Nein zum Mindestlohn: Die Gewerkschaften müssen ihre irregeleitete Politik grundsätzlich überdenken

18 Mai

Hans-Ulrich Bigler, Direktor Schweizerischer Gewerbeverband sgv

Die Schweizer Stimmbürgerinnen und Stimmbürger haben heute bewiesen, dass sie sich nicht von emotionalisierenden Schaumschläger-Kampagnen der Gewerkschaften blenden lassen. Die auf Selbstprofilierung und Eigenmarketing der Gewerkschaftsfunktionäre ausgerichtete Mindestlohn-Initiative wurde mit einem wuchtigen Nein von über 75% bachab geschickt.

Der Souverän sagt es mit aller Deutlichkeit: Die Schweizerinnen und Schweizer wollen keine Einmischung des Staates bei der Festlegung der Löhne! Nachdem bereits die 1:12 Initiative haushoch abgelehnt wurde, ist das heutige Ergebnis das zweite klare Nein gegen ein staatliches Lohndiktat innerhalb weniger Monate. Gewerkschaftliche Forderungen, dass der Staat mit Förder- oder Zwangsmassnahmen zum Abschluss von Gesamtarbeitsverträgen in den Arbeitsmarkt eingreifen soll, sind mit dem heutigen Resultat endgültig vom Tisch.

sgv-Direktor Hans-Ulrich Bigler im Interview zur wuchtigen Ablehnung der schädlichen Mindestlohn-Initiative

sgv-Direktor Hans-Ulrich Bigler im Interview zur wuchtigen Ablehnung der schädlichen Mindestlohn-Initiative

Das klare Nein richtet sich aber auch gegen die irregeleitete Politik der Gewerkschaften, die sich in diesem Abstimmungskampf insbesondere in der Unia Co-Präsidentin Vania Alleva und mit Corrado Pardini personifizierte.

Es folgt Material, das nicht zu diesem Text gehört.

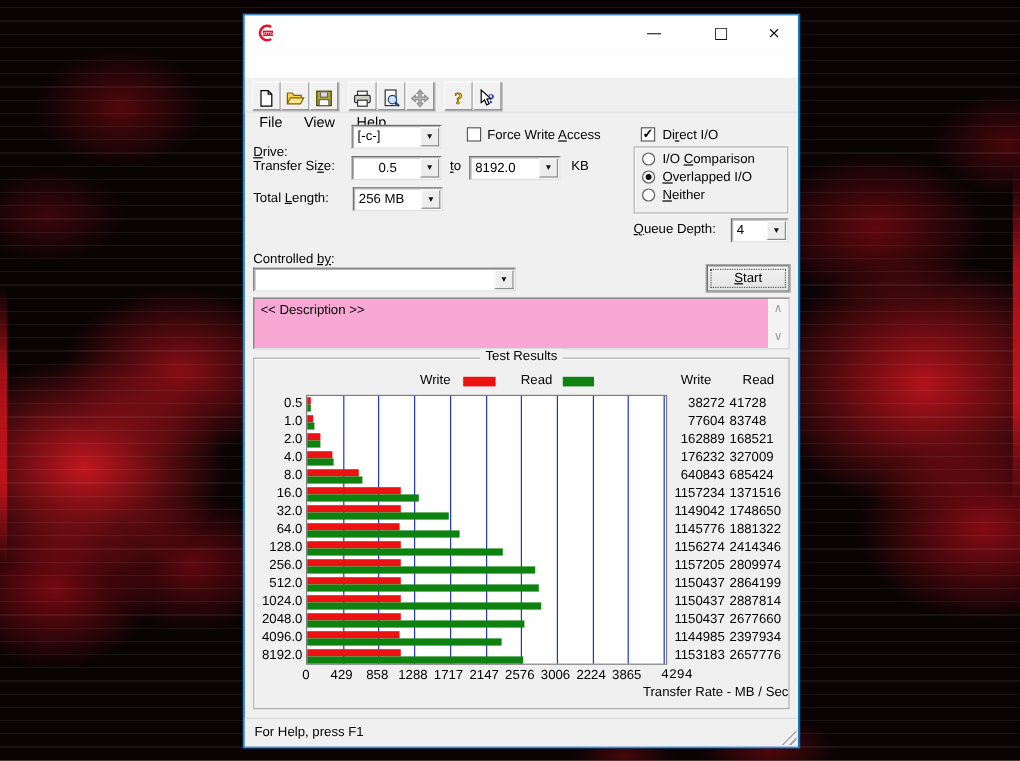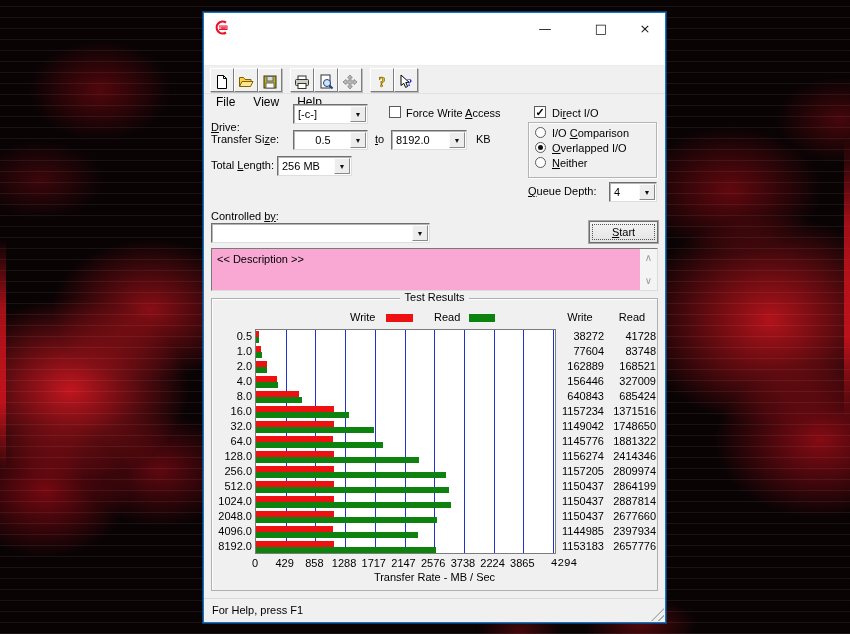--- a/index.html
+++ b/index.html
@@ -77,24 +77,24 @@
   .ylabels { position:absolute; left:0; top:30px; width:40px; }
   .ylabel { height:15px; line-height:15px; text-align:right; }
 
   .plot { position:absolute; left:43px; top:30px; width:301px; height:225px; background:#fff; border:1px solid #7c7c7c; }
   .gridline { position:absolute; top:0; bottom:0; width:1px; background:#2233cc; }
   .bar { position:absolute; left:0; height:6px; }
 
   .vrows { position:absolute; left:340px; top:30px; width:104px; }
   .vrow { height:15px; line-height:15px; display:flex; }
   .vrow .vw { width:52px; text-align:right; }
-  .vrow .vr { width:48px; margin-left:4px; text-align:right; }
+  .vrow .vr { width:48px; margin-left:4px; text-align:left; }
 
   .xtick { position:absolute; top:258px; transform:translateX(-50%); }
-  .xlabel { position:absolute; top:272px; left:0; width:100%; text-align:center; }
+  .xlabel { position:absolute; top:272px; left:0; width:100%; text-align:right; }
 
   .statusbar { position:absolute; left:0; bottom:0; width:100%; height:24px; background:#f0f0f0; border-top:1px solid #dadada; }
   .status-text { position:absolute; left:8px; top:5px; }
   .grip { position:absolute; right:1px; bottom:1px; width:13px; height:13px;
     background:repeating-linear-gradient(135deg,#ababab 0 1.5px,transparent 1.5px 4.5px);
     clip-path:polygon(100% 0,100% 100%,0 100%); }
 </style>
 </head>
 <body>
 
@@ -186,21 +186,21 @@
     <span class="combo-btn">▼</span>
   </div>
   <span class="label" style="left:171px; top:120px"><u>t</u>o</span>
   <div class="combo" style="left:187px; top:117px; width:76px">
     <span class="combo-val">8192.0</span>
     <span class="combo-btn">▼</span>
   </div>
   <span class="label" style="left:272px; top:120px">KB</span>
 
   <span class="label" style="left:7px; top:146px">Total <u>L</u>ength:</span>
-  <div class="combo" style="left:73px; top:143px; width:75px">
+  <div class="combo" style="left:90px; top:143px; width:75px">
     <span class="combo-val">256 MB</span>
     <span class="combo-btn">▼</span>
   </div>
 
   <div class="groupbox" style="left:324px; top:109px; width:129px; height:56px"></div>
   <div id="radio-list">
       <span class="radio" style="left: 331px; top: 114px;"></span>
       <span class="label" style="left: 348px; top: 114px;">I/O <u>C</u>omparison</span>
       <span class="radio" style="left: 331px; top: 129px;">
         <span class="dot"></span>
@@ -309,21 +309,21 @@
         </div>
         <div class="vrow">
           <span class="vw">77604</span>
           <span class="vr">83748</span>
         </div>
         <div class="vrow">
           <span class="vw">162889</span>
           <span class="vr">168521</span>
         </div>
         <div class="vrow">
-          <span class="vw">156446</span>
+          <span class="vw">176232</span>
           <span class="vr">327009</span>
         </div>
         <div class="vrow">
           <span class="vw">640843</span>
           <span class="vr">685424</span>
         </div>
         <div class="vrow">
           <span class="vw">1157234</span>
           <span class="vr">1371516</span>
         </div>
@@ -365,21 +365,21 @@
         </div>
       </div>
     <div id="chart-xticks">
         <span class="xtick" style="left: 43px;">0</span>
         <span class="xtick" style="left: 72.6723px;">429</span>
         <span class="xtick" style="left: 102.345px;">858</span>
         <span class="xtick" style="left: 132.086px;">1288</span>
         <span class="xtick" style="left: 161.759px;">1717</span>
         <span class="xtick" style="left: 191.5px;">2147</span>
         <span class="xtick" style="left: 221.172px;">2576</span>
-        <span class="xtick" style="left: 250.914px;">3738</span>
+        <span class="xtick" style="left: 250.914px;">3006</span>
         <span class="xtick" style="left: 280.586px;">2224</span>
         <span class="xtick" style="left: 310.328px;">3865</span>
         <span class="xtick" style="left: 352px; font-family: Liberation Mono, monospace;">4294</span>
       </div>
     <span class="xlabel">Transfer Rate - MB / Sec</span>
   </div>
 
   <div class="statusbar">
     <span class="status-text">For Help, press F1</span>
     <span class="grip"></span>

Unter der Führung dieser Funktionäre haben die Gewerkschaften ihre eigene Basis verraten und benutzt, indem massive Negativkonsequenzen in Kauf genommen wurden, nur damit sich der Gewerkschaftsapparat von Alleva, Pardini und Co. mit ihrer populistischen aber für die eigenen Leute schädlichen Vorlage über Monate in den Medien zeigen konnte. Das deutliche Nein des Souveräns am heutigen Abstimmungssonntag ist  die verdiente Quittung.

Die Funktionäre Alleva und Pardini sollten das Votum auch der tausenden von Arbeitnehmenden ernst nehmen, die heute mit ihrem Nein dem üblen Spiel des von der Unia dominierten Schweizerischen Gewerkschaftsbundes eine klare Absage erteilten. Sie sollten bemerkt haben, dass das Volk unter „Arbeitnehmer vertreten“ etwas anderes versteht als undifferenzierte staatliche Zwangsmassnahmen zu fordern. Frau Alleva und Herr Pardini sollten zur Kenntnis nehmen, dass das Volk keine Gewerkschaften will, die Arbeitsplätze gefährden, anstatt diese zu schützen. Und die beiden sollten zusammen mit ihrer Entourage heute gelernt haben, dass die Schweizerinnen und Schweizer ihr Erfolgsmodell mit der tiefen Arbeitslosigkeit, dynamischen und innovativen Firmen und dem erfolgreichen dualen Berufsbildungssystem nicht auf dem Altar eines von der Basis entfremdeten Funktionärskollegiums zu opfern bereit sind.

Diskreditiert und abgestraft von der eignen Basis müssen die Gewerkschaften nach der heutigen Abstimmungsniederlage grundsätzlich über die Bücher. Denn wie soll dieselbe Truppe, die im Abstimmungskampf über Monate die Sozialpartnerschaft untergraben und die zentralsten Verhandlungsinhalte an den Staat delegieren wollten, weiterhin glaubwürdig an Verhandlungen teilnehmen? Und wie können Gewerkschaften und SP ihren massiven Feldzug gegen das Erfolgsmodell Schweiz weiterhin rechtfertigen, zu dem sich das Volk heute erneut so deutlich bekannt hat? Denn die mit der Forderung zur Abschaffung der Pauschalbesteuerung und der geforderten Einführung einer neuen nationalen Erbschaftsteuer gehen die linken Angriffe auf das Schweizer Erfolgsmodell ungebrochen weiter. Der Schweizerische Gewerbeverband wird sich auch gegen diese Vorlagen mit aller Vehmenz einsetzen.